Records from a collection
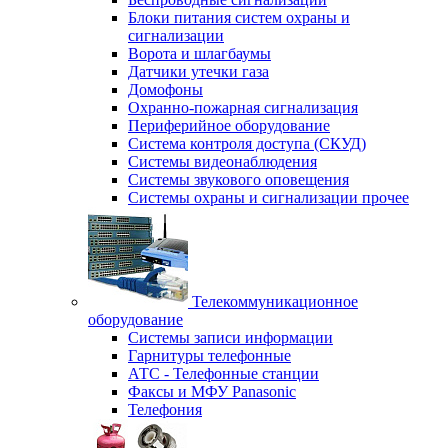
Блоки питания систем охраны и
сигнализации
Ворота и шлагбаумы
Датчики утечки газа
Домофоны
Охранно-пожарная сигнализация
Периферийное оборудование
Система контроля доступа (СКУД)
Системы видеонаблюдения
Системы звукового оповещения
Системы охраны и сигнализации прочее
Телекоммуникационное
оборудование
Системы записи информации
Гарнитуры телефонные
АТС - Телефонные станции
Факсы и МФУ Panasonic
Телефония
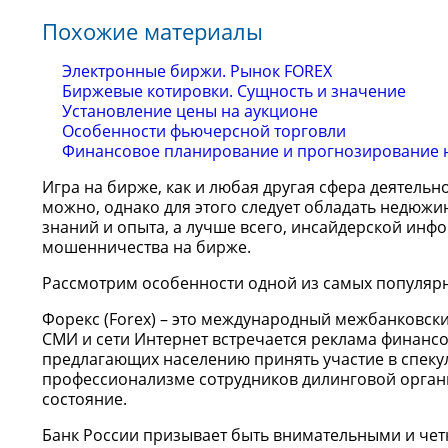
Похожие материалы
Электронные биржи. Рынок FOREX
Биржевые котировки. Сущность и значение
Установление цены на аукционе
Особенности фьючерсной торговли
Финансовое планирование и прогнозирование 
Игра на бирже, как и любая другая сфера деятельно
можно, однако для этого следует обладать недю
знаний и опыта, а лучше всего, инсайдерской инф
мошенничества на бирже.
Рассмотрим особенности одной из самых популяр
Форекс (Forex) – это международный межбанковск
СМИ и сети Интернет встречается реклама финанс
предлагающих населению принять участие в спекул
профессионализме сотрудников дилинговой органи
состояние.
Банк России призывает быть внимательными и че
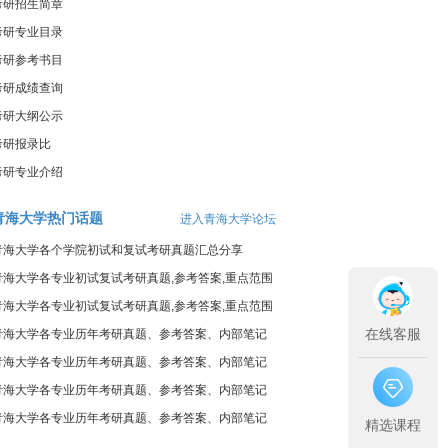
考研招生简章
考研专业目录
考研参考书目
考研成绩查询
考研大纲公示
考研报录比
考研专业介绍
青海大学热门话题
进入青海大学论坛
青海大学各个学院初试和复试考研真题汇总分享
青海大学各专业初试复试考研真题,参考答案,重点范围
青海大学各专业初试复试考研真题,参考答案,重点范围
在线客服
青海大学各专业历年考研真题、参考答案、内部笔记
青海大学各专业历年考研真题、参考答案、内部笔记
青海大学各专业历年考研真题、参考答案、内部笔记
青海大学各专业历年考研真题、参考答案、内部笔记
精选课程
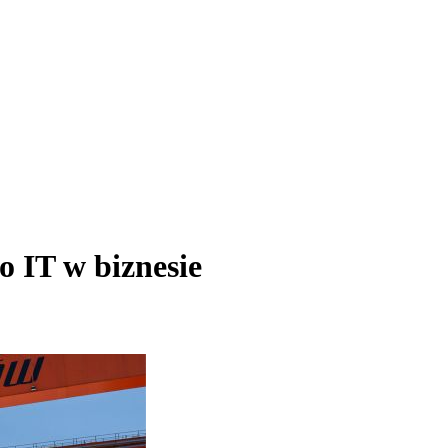
o IT w biznesie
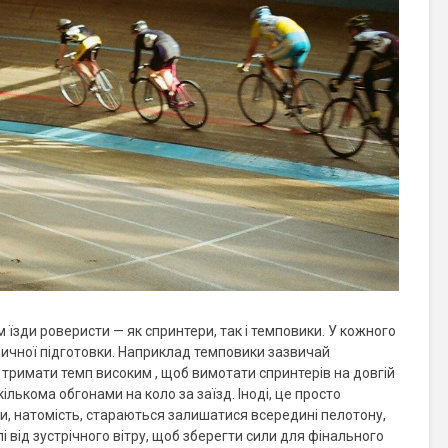
м їзди роверисти — як спринтери, так і темповики. У кожного
фізичної підготовки. Наприклад темповики зазвичай
і тримати темп високим , щоб вимотати спринтерів на довгій
 кількома обгонами на коло за заїзд. Іноді, це просто
, натомість, стараються залишатися всередині пелотону,
лі від зустрічного вітру, щоб зберегти сили для фінального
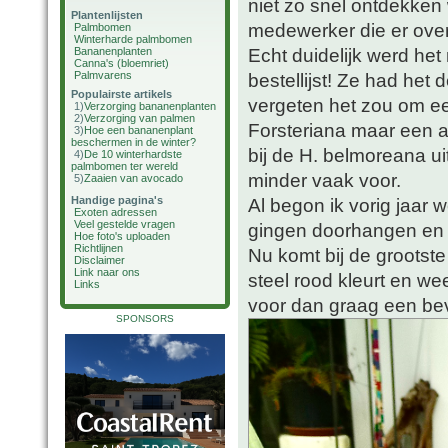
niet zo snel ontdekken 
Plantenlijsten
medewerker die er over 
Palmbomen
Winterharde palmbomen
Echt duidelijk werd het
Bananenplanten
Canna's (bloemriet)
Palmvarens
bestellijst! Ze had he
Populairste artikels
vergeten het zou om e
1)
Verzorging bananenplanten
2)
Verzorging van palmen
Forsteriana maar een a
3)
Hoe een bananenplant
beschermen in de winter?
bij de H. belmoreana ui
4)
De 10 winterhardste
palmbomen ter wereld
minder vaak voor.
5)
Zaaien van avocado
Handige pagina's
Al begon ik vorig jaar 
Exoten adressen
Veel gestelde vragen
gingen doorhangen en b
Hoe foto's uploaden
Richtlijnen
Nu komt bij de grootst
Disclaimer
Link naar ons
steel rood kleurt en we
Links
voor dan graag een bev
SPONSORS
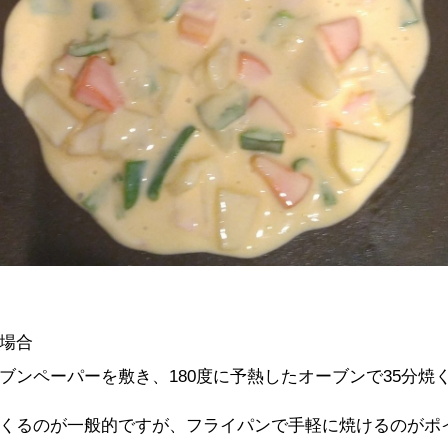
場合
ブンペーパーを敷き、180度に予熱したオーブンで35分焼
くるのが一般的ですが、フライパンで手軽に焼けるのがポ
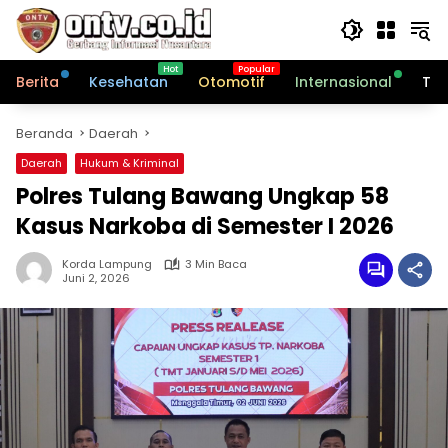
Langsung
ke
konten
Berita
Kesehatan
Otomotif
Internasional
Tek
Beranda
Daerah
Daerah
Hukum & Kriminal
Polres Tulang Bawang Ungkap 58
Kasus Narkoba di Semester I 2026
Korda Lampung
3 Min Baca
Juni 2, 2026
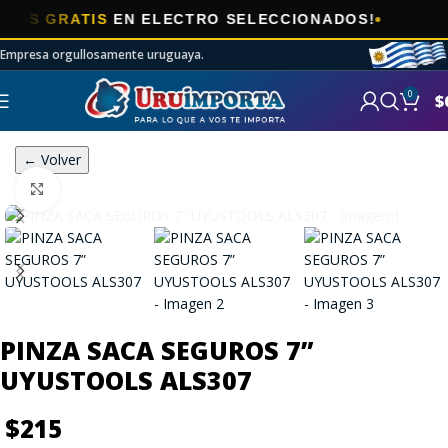

 GRATIS
EN ELECTRO SELECCIONADOS!
Empresa orgullosamente uruguaya.
0
$
← Volver
Click to enlarge
PINZA SACA SEGUROS 7”
UYUSTOOLS ALS307
$
215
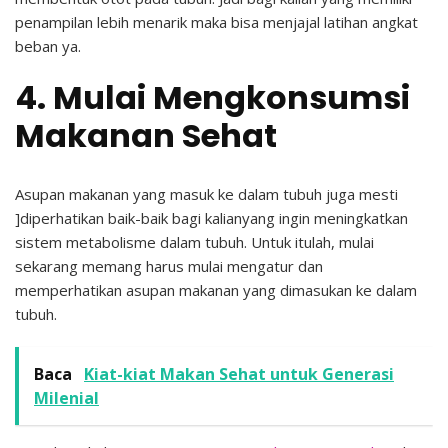
penampilan lebih menarik maka bisa menjajal latihan angkat
beban ya.
4. Mulai Mengkonsumsi
Makanan Sehat
Asupan makanan yang masuk ke dalam tubuh juga mesti
]diperhatikan baik-baik bagi kalianyang ingin meningkatkan
sistem metabolisme dalam tubuh. Untuk itulah, mulai
sekarang memang harus mulai mengatur dan
memperhatikan asupan makanan yang dimasukan ke dalam
tubuh.
Baca
Kiat-kiat Makan Sehat untuk Generasi
Milenial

- **INSTRUCTION**
Only the lines from the first line of the data above through the line with "青海大学各个学院初试和复试考研真题汇总分享" should appear in the answer, retyped exactly, with every picture left out.

- **TASK RESPONSE**
Блоки питания систем охраны и
сигнализации
Ворота и шлагбаумы
Датчики утечки газа
Домофоны
Охранно-пожарная сигнализация
Периферийное оборудование
Система контроля доступа (СКУД)
Системы видеонаблюдения
Системы звукового оповещения
Системы охраны и сигнализации прочее
Телекоммуникационное
оборудование
Системы записи информации
Гарнитуры телефонные
АТС - Телефонные станции
Факсы и МФУ Panasonic
Телефония
Похожие материалы
Электронные биржи. Рынок FOREX
Биржевые котировки. Сущность и значение
Установление цены на аукционе
Особенности фьючерсной торговли
Финансовое планирование и прогнозирование 
Игра на бирже, как и любая другая сфера деятельно
можно, однако для этого следует обладать недю
знаний и опыта, а лучше всего, инсайдерской инф
мошенничества на бирже.
Рассмотрим особенности одной из самых популяр
Форекс (Forex) – это международный межбанковск
СМИ и сети Интернет встречается реклама финанс
предлагающих населению принять участие в спекул
профессионализме сотрудников дилинговой органи
состояние.
Банк России призывает быть внимательными и че
考研招生简章
考研专业目录
考研参考书目
考研成绩查询
考研大纲公示
考研报录比
考研专业介绍
青海大学热门话题
进入青海大学论坛
青海大学各个学院初试和复试考研真题汇总分享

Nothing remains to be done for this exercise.